-Weah's office reacts to protest
President George Manneh Weah's office has branded protesting students as rude, saying he couldn't meet them because of their behavior, a day after the presidential motorcade forcefully drove through kids who had blocked the main street and demanded the president to speak with them about their teachers' unpaid salaries.
Presidential Press Secretary Mr. Isaac Solo Kelgbeh told local broadcaster Prime FM on Wednesday, 16 October that President Weah authorized relevant authorities from the Ministries of Education, Finance, Gender and Youth and Sports to meet with the students instead.
"The president did not meet the students because of their behavior. Yes, they were rude. His life was, he was at risk and so the security advised you cannot meet them because you do not know what will happen next," Kelgbeh says.
"If you were in a convoy and you are being attacked with stones - they threw stones at the convoy. They did. So if they were peaceful and any day they become peaceful and they want to see the president, like he has done with other groupings, they will see the president," Kelgbeh explains.
He argues that Mr. Weah couldn't see the students because it was not healthy for his security "according to his security advisor."Quoting a release from the Ministry of Education, Kelgbeh says the teachers in question "are now receiving their August and September salaries."
The situation outside the President's office on Tuesday was terrifying as several students were rushed to hospital during the latest protest after riot police fired dozens of tear gas canisters to disperse protesting public schools students.
The protesting students, mainly from public schools within the city center erected road blocks in front of the Ministry of Foreign Affairs where the office of the president sits temporarily, thinking that President Weah's convoy would have stopped to allow him interact with them.Instead, the convoy drove through the crowd of students to the amazement of the protesters and many who had witnessed the situation.
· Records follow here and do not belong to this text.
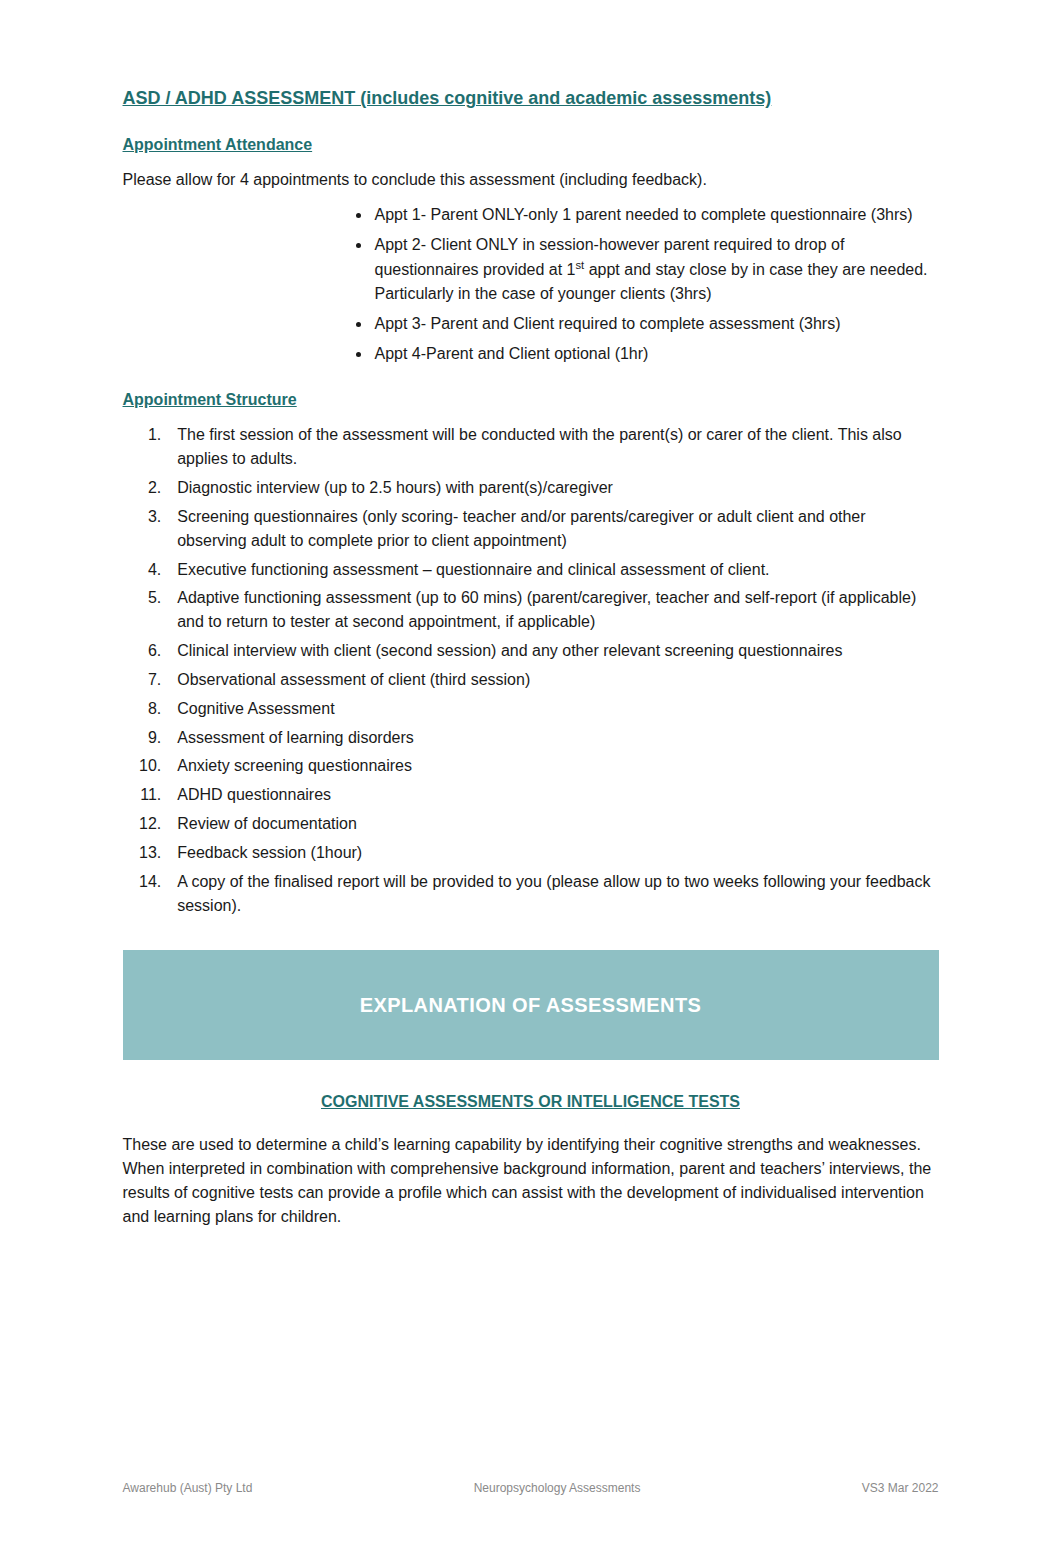ASD / ADHD ASSESSMENT (includes cognitive and academic assessments)
Appointment Attendance
Please allow for 4 appointments to conclude this assessment (including feedback).
Appt 1- Parent ONLY-only 1 parent needed to complete questionnaire (3hrs)
Appt 2- Client ONLY in session-however parent required to drop of questionnaires provided at 1st appt and stay close by in case they are needed. Particularly in the case of younger clients (3hrs)
Appt 3- Parent and Client required to complete assessment (3hrs)
Appt 4-Parent and Client optional (1hr)
Appointment Structure
The first session of the assessment will be conducted with the parent(s) or carer of the client. This also applies to adults.
Diagnostic interview (up to 2.5 hours) with parent(s)/caregiver
Screening questionnaires (only scoring- teacher and/or parents/caregiver or adult client and other observing adult to complete prior to client appointment)
Executive functioning assessment – questionnaire and clinical assessment of client.
Adaptive functioning assessment (up to 60 mins) (parent/caregiver, teacher and self-report (if applicable) and to return to tester at second appointment, if applicable)
Clinical interview with client (second session) and any other relevant screening questionnaires
Observational assessment of client (third session)
Cognitive Assessment
Assessment of learning disorders
Anxiety screening questionnaires
ADHD questionnaires
Review of documentation
Feedback session (1hour)
A copy of the finalised report will be provided to you (please allow up to two weeks following your feedback session).
EXPLANATION OF ASSESSMENTS
COGNITIVE ASSESSMENTS OR INTELLIGENCE TESTS
These are used to determine a child’s learning capability by identifying their cognitive strengths and weaknesses. When interpreted in combination with comprehensive background information, parent and teachers’ interviews, the results of cognitive tests can provide a profile which can assist with the development of individualised intervention and learning plans for children.
Awarehub (Aust) Pty Ltd Neuropsychology Assessments VS3 Mar 2022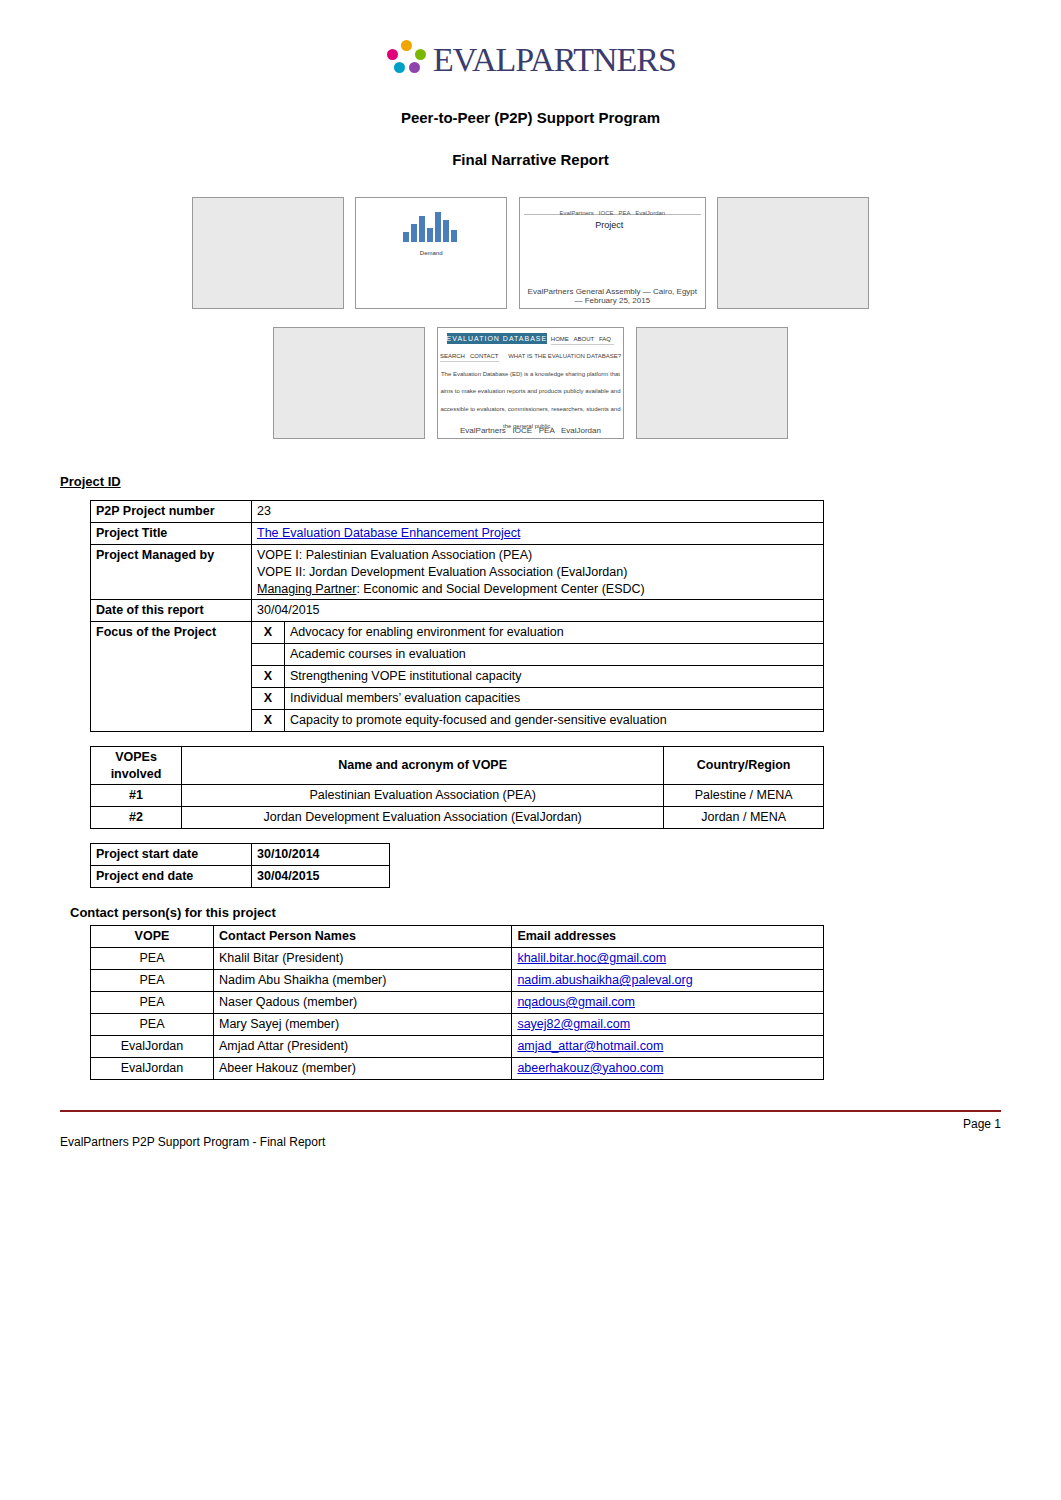EVALPARTNERS
Peer-to-Peer (P2P) Support Program
Final Narrative Report
Demand EvalPartners IOCE PEA EvalJordan The Evaluation Database Enhancement Project EvalPartners General Assembly — Cairo, Egypt — February 25, 2015
EVALUATION DATABASE HOME ABOUT FAQ SEARCH CONTACT WHAT IS THE EVALUATION DATABASE?
The Evaluation Database (ED) is a knowledge sharing platform that aims to make evaluation reports and products publicly available and accessible to evaluators, commissioners, researchers, students and the general public. EvalPartners IOCE PEA EvalJordan
Project ID
| P2P Project number | 23 |
| Project Title | The Evaluation Database Enhancement Project |
| Project Managed by | VOPE I: Palestinian Evaluation Association (PEA) VOPE II: Jordan Development Evaluation Association (EvalJordan) Managing Partner : Economic and Social Development Center (ESDC) |
| Date of this report | 30/04/2015 |
| Focus of the Project | X | Advocacy for enabling environment for evaluation |
| | Academic courses in evaluation |
| X | Strengthening VOPE institutional capacity |
| X | Individual members’ evaluation capacities |
| X | Capacity to promote equity-focused and gender-sensitive evaluation |
| VOPEs involved | Name and acronym of VOPE | Country/Region |
| --- | --- | --- |
| #1 | Palestinian Evaluation Association (PEA) | Palestine / MENA |
| #2 | Jordan Development Evaluation Association (EvalJordan) | Jordan / MENA |
| Project start date | 30/10/2014 |
| Project end date | 30/04/2015 |
Contact person(s) for this project
| VOPE | Contact Person Names | Email addresses |
| --- | --- | --- |
| PEA | Khalil Bitar (President) | khalil.bitar.hoc@gmail.com |
| PEA | Nadim Abu Shaikha (member) | nadim.abushaikha@paleval.org |
| PEA | Naser Qadous (member) | nqadous@gmail.com |
| PEA | Mary Sayej (member) | sayej82@gmail.com |
| EvalJordan | Amjad Attar (President) | amjad_attar@hotmail.com |
| EvalJordan | Abeer Hakouz (member) | abeerhakouz@yahoo.com |
Page 1
EvalPartners P2P Support Program - Final Report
This prompted the students to resort to throwing stones, while the police responded by firing tear gas canisters to disperse the protesters.But the police's action did not stop the protesting students, as they soon gathered in front of the Capitol Building and interrupted the free flow of traffic.
However, the police continued to fire more tear gas, prompting a running battle between both parties on the main boulevard near the Liberia National Police (LNP) headquarters and the Capitol Building.Angered by the police tear gas, the students ran to a nearby private school owned and operated by the Seventh Day Adventist (SDA) Church, where it is believed most government officials have their children.
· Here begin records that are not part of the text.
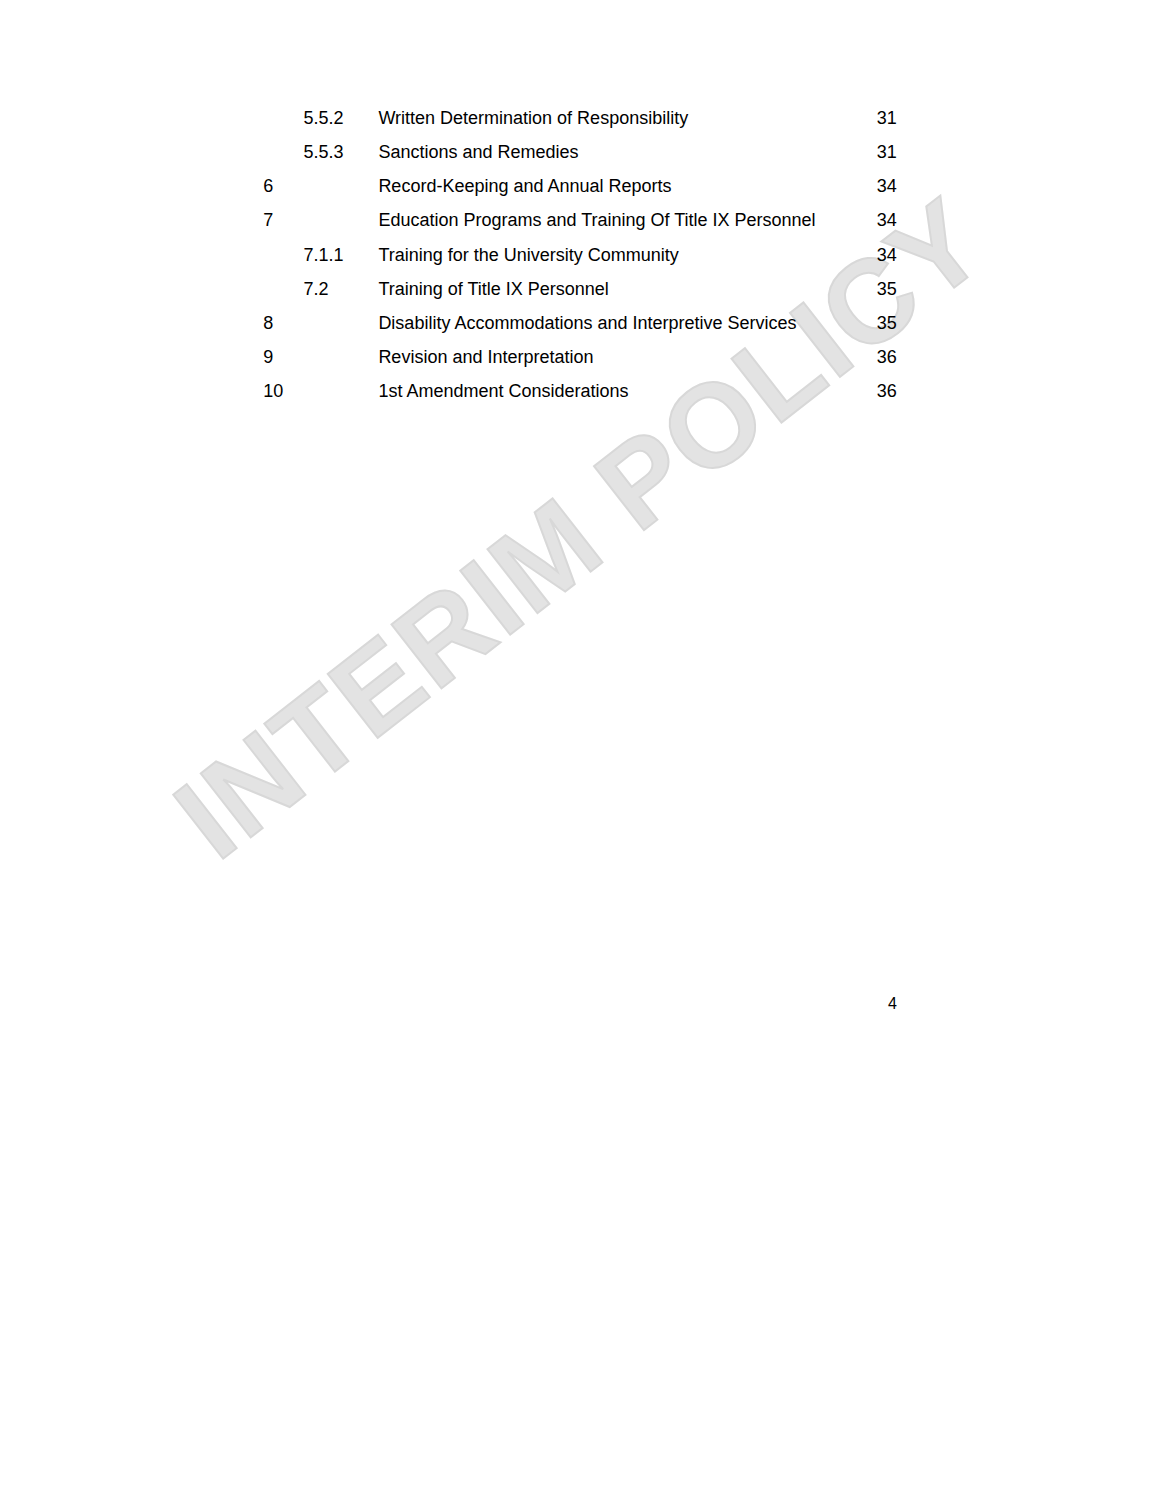INTERIM POLICY
| | 5.5.2 | Written Determination of Responsibility | 31 |
| | 5.5.3 | Sanctions and Remedies | 31 |
| 6 | | Record-Keeping and Annual Reports | 34 |
| 7 | | Education Programs and Training Of Title IX Personnel | 34 |
| | 7.1.1 | Training for the University Community | 34 |
| | 7.2 | Training of Title IX Personnel | 35 |
| 8 | | Disability Accommodations and Interpretive Services | 35 |
| 9 | | Revision and Interpretation | 36 |
| 10 | | 1st Amendment Considerations | 36 |
4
The public school students justified their engagement with the private school students by saying "if they can't be in school, then the children of state officials should also be out of school as well."
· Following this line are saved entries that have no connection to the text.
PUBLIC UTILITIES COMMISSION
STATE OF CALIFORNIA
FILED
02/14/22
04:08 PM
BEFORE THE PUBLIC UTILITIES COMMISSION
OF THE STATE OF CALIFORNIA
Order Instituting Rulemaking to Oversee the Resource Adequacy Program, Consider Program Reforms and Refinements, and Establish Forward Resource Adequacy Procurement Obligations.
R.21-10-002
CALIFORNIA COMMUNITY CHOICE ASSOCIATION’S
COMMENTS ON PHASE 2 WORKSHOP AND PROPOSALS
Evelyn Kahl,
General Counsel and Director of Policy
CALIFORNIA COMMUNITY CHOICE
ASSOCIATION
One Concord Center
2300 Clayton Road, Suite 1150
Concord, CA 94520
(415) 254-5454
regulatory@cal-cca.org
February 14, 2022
At the SDA School, a stone throwing battle intensified, as police further responded with the firing of more tear gas canisters and left many students unconscious.
The victims were taken to hospital. One of the parents name withheld, called this paper and sent multiple photos of her daughter who was taking treatment at the government run John F. Kennedy Memorial Hospital.
But Mr. Isaac Solo Kelgbeh says it's quite unfortunate that people are blaming the injuries of the students on state securities, arguing that he hasn't seen anyone condemning the students for throwing stones at the president's convoy.